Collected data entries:
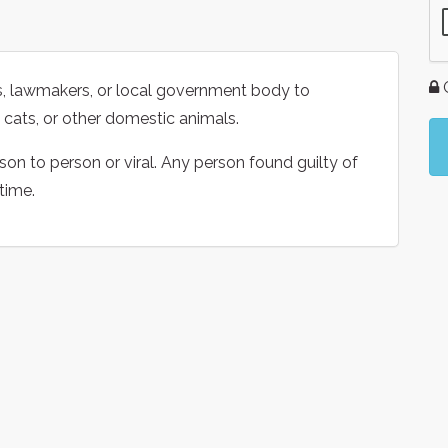
G
als, lawmakers, or local government body to
, cats, or other domestic animals.
on to person or viral. Any person found guilty of
 time.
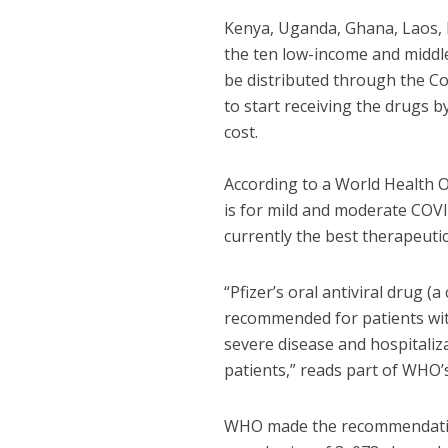
Kenya, Uganda, Ghana, Laos, 
the ten low-income and middle
be distributed through the C
to start receiving the drugs b
cost.
According to a World Health 
is for mild and moderate COVID
currently the best therapeutic
“Pfizer’s oral antiviral drug (
recommended for patients wit
severe disease and hospitali
patients,” reads part of WHO’
WHO made the recommendation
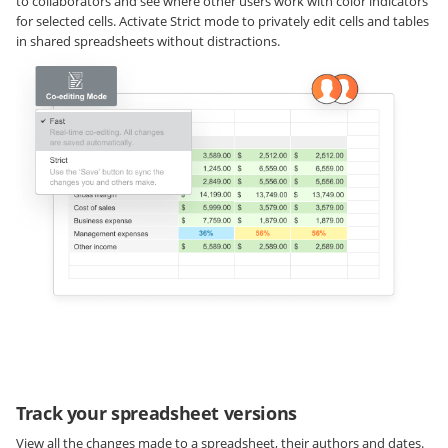
to collaborators and see where other users work with color indicators
for selected cells. Activate Strict mode to privately edit cells and tables
in shared spreadsheets without distractions.
Track your spreadsheet versions
View all the changes made to a spreadsheet, their authors and dates.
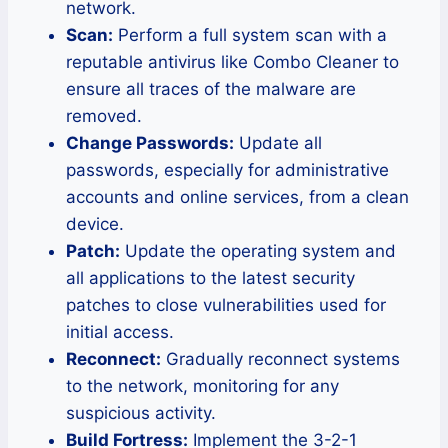
network.
Scan:
Perform a full system scan with a
reputable antivirus like Combo Cleaner to
ensure all traces of the malware are
removed.
Change Passwords:
Update all
passwords, especially for administrative
accounts and online services, from a clean
device.
Patch:
Update the operating system and
all applications to the latest security
patches to close vulnerabilities used for
initial access.
Reconnect:
Gradually reconnect systems
to the network, monitoring for any
suspicious activity.
Build Fortress:
Implement the 3-2-1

ACTION ITEM:
With the pictures removed from your copy, retype the lines above from the one that contains "be distributed through the C" through the one that contains "Perform a full system scan with a", exactly.

RESPONSE TO THIS EXERCISE:
be distributed through the C
to start receiving the drugs b
cost.
According to a World Health 
is for mild and moderate COVID
currently the best therapeutic
“Pfizer’s oral antiviral drug (
recommended for patients wit
severe disease and hospitali
patients,” reads part of WHO’
WHO made the recommendation
to collaborators and see where other users work with color indicators
for selected cells. Activate Strict mode to privately edit cells and tables
in shared spreadsheets without distractions.
Track your spreadsheet versions
View all the changes made to a spreadsheet, their authors and dates.
network.
Scan:
Perform a full system scan with a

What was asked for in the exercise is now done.